He paused. His head sank upon his breast. His lips quivered. It was as if he were enduring over again some great sorrow.

“Perhaps,” he said after a long time, “one is foolish to grieve over what some would say is a trifle compared to other losses. But one comes to love books. They are his very dear friends. With them he shares his great pleasures. In times of sorrow they console him. Ah, yes, how wonderful they are, these books?” His eyes turned toward the shelves.

Then, suddenly, his voice changed. He hastened on. He seemed to desire to have done with it. One might have believed that there was something he was keeping back which he was afraid his lips might speak.

“I came to America,” he said hoarsely, “and here I am in your great city, alone save for this blessed child, and—and my books—some of my books—most of my books.”

Again he was silent. The room fell into such a silence that the very breathing of the old man sounded out like the exhaust of an engine. Somewhere in another room a clock ticked. It was ghostly.
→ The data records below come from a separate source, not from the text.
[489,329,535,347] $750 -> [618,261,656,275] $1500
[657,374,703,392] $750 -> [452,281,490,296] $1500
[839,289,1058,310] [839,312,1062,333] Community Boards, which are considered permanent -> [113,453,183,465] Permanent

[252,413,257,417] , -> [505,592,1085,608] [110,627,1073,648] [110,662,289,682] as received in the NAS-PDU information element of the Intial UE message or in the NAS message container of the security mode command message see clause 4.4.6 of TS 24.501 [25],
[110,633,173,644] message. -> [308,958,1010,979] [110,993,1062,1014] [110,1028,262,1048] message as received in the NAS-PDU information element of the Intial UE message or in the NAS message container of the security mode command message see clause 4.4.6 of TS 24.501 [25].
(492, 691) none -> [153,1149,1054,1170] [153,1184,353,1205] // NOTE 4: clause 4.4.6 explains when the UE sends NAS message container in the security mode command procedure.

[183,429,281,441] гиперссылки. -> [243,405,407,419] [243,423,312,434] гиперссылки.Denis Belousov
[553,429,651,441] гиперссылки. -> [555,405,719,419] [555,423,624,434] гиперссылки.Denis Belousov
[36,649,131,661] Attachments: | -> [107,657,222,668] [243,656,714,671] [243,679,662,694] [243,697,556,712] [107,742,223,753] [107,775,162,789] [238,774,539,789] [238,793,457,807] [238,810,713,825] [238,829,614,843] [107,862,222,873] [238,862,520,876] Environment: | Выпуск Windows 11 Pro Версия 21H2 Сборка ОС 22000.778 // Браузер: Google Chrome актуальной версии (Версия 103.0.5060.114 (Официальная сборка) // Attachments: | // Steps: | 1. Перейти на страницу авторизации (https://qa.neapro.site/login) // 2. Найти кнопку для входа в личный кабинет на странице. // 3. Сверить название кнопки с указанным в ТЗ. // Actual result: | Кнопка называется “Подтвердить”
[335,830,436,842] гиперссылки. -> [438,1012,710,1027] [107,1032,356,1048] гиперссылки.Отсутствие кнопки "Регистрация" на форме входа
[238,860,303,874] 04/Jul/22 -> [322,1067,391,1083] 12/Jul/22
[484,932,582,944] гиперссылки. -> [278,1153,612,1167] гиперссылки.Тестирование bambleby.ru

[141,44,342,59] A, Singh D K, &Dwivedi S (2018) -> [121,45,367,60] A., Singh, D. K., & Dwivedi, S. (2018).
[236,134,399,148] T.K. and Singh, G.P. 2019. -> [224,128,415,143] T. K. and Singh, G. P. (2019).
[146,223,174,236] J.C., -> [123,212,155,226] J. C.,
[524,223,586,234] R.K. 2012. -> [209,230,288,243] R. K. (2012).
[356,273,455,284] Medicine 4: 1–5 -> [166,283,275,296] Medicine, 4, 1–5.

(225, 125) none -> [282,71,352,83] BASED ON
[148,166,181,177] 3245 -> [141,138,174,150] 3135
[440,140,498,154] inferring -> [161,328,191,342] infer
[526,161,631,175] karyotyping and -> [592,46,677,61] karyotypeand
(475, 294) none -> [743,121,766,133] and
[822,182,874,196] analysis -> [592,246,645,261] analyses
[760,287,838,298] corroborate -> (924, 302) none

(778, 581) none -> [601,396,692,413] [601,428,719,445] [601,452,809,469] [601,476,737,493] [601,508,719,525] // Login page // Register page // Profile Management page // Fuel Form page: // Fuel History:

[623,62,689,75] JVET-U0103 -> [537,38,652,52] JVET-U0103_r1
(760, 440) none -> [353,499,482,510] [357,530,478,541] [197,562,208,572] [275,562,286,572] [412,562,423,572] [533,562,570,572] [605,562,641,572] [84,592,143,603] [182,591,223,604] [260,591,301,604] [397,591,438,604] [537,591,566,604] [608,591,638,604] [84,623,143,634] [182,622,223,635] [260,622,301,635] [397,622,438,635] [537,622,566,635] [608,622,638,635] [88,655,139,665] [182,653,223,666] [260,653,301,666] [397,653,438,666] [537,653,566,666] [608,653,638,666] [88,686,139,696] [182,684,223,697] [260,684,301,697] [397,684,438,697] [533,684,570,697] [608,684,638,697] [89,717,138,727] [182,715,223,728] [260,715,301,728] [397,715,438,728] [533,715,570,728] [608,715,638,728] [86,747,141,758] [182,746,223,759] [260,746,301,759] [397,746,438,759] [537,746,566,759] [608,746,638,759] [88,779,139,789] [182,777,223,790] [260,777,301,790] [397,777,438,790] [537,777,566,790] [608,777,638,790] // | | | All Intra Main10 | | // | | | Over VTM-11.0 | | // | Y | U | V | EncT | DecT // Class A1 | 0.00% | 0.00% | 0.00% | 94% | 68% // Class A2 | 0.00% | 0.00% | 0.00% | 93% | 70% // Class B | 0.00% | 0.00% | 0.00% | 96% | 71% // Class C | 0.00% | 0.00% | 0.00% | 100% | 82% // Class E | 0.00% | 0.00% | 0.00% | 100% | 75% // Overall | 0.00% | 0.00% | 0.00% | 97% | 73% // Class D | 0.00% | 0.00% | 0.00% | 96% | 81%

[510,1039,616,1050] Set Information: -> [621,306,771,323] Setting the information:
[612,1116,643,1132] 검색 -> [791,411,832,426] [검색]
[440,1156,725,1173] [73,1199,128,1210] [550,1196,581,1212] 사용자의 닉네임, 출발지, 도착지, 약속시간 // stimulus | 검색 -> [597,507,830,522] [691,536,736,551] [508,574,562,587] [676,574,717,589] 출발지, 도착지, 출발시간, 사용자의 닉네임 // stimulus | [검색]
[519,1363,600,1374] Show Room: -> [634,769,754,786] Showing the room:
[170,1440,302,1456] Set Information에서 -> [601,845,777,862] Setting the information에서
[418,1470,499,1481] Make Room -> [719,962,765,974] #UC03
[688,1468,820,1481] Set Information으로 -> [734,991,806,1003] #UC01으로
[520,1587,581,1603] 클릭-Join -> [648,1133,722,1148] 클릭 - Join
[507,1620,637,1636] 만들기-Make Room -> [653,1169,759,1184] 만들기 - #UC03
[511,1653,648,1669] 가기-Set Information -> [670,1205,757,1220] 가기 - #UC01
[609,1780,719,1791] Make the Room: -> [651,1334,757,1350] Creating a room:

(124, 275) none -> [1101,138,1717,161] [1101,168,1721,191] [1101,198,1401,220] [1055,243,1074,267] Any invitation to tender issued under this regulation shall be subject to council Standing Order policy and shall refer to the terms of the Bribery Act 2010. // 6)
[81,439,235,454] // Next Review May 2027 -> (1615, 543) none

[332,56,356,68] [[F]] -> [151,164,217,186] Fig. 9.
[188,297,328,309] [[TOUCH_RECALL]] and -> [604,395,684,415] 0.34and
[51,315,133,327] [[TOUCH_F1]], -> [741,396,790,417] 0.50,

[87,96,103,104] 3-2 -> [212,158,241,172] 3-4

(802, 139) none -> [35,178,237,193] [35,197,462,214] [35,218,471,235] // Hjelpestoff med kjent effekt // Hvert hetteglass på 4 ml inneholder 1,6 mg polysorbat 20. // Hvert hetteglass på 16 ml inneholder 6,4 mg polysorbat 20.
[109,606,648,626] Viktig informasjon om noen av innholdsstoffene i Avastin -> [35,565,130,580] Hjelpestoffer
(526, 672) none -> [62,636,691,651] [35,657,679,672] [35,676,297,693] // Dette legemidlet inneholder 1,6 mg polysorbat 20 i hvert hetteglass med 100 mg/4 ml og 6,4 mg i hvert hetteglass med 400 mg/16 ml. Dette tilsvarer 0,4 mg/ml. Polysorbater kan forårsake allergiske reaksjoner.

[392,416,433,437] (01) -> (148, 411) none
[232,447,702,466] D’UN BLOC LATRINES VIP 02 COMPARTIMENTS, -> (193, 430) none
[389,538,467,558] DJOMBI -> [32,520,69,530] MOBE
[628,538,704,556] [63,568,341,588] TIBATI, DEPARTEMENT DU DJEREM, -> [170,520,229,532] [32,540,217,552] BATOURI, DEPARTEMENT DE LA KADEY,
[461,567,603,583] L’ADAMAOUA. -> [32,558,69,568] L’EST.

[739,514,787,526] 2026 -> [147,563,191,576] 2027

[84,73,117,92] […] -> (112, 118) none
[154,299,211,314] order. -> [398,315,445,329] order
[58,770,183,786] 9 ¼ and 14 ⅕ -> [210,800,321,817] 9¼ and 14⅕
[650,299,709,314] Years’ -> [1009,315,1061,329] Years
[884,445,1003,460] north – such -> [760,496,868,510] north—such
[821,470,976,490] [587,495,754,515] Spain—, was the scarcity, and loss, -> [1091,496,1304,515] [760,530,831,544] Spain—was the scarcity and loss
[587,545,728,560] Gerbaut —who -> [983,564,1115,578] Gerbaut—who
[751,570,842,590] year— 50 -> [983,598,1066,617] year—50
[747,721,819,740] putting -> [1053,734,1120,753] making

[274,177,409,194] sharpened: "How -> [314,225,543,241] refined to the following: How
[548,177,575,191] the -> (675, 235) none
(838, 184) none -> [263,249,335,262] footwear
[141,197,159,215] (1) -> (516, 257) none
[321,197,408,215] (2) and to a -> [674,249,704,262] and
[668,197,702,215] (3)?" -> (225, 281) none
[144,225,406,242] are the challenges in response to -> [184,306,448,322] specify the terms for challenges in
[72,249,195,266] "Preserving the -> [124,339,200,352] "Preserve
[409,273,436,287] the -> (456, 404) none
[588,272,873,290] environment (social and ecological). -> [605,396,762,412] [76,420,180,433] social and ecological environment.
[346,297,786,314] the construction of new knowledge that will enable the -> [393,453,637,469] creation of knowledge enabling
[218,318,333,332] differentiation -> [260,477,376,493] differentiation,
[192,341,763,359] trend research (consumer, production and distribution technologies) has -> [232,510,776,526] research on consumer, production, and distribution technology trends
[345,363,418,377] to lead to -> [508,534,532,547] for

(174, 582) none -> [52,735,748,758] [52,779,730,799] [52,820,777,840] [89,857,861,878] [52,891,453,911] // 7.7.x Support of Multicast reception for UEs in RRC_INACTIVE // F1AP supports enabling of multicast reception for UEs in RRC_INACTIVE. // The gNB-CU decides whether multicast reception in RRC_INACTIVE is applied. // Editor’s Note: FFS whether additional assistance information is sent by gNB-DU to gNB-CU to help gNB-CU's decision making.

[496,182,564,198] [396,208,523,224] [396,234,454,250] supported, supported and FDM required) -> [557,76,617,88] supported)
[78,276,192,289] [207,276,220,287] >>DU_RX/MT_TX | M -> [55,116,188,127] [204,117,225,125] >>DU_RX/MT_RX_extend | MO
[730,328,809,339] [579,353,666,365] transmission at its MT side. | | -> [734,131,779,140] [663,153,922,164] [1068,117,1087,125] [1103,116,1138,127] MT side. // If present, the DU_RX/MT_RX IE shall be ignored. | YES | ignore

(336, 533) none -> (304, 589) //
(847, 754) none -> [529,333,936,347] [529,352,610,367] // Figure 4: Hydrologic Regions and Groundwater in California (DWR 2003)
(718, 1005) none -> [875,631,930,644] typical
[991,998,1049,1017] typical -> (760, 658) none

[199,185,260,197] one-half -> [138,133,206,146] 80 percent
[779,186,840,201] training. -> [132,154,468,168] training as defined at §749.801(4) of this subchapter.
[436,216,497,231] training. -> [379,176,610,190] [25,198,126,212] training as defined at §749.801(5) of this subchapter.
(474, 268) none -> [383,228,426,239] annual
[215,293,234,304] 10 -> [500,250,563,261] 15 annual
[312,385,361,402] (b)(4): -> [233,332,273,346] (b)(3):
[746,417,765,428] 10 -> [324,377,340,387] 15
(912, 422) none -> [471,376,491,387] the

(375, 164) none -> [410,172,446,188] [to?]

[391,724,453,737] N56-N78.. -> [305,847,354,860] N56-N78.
Shaking herself free from the spell of it, Lucile said, “I—I think I must go.”

“No! No!” cried the old man. “Not until you have seen some of my treasures, my books.”

Leading her to the shelves, he took down volume after volume. He placed them in her hands with all the care of a salesman displaying rare and fragile china.

She looked at the outside of some; then made bold to open the covers and peep within. They were all beyond doubt very old and valuable. But one fact stood out in her mind as she finally bade them good night, stood out as if embossed upon her very soul: In the inside upper corner of the cover of every volume, done on expensive, age-browned paper, there was the same gargoyle, the same letter L as had been in the other mysterious volumes.

“The gargoyle’s secret,” she whispered as she came out upon the dark, damp streets. “The gargoyle’s secret. I wonder what it is!”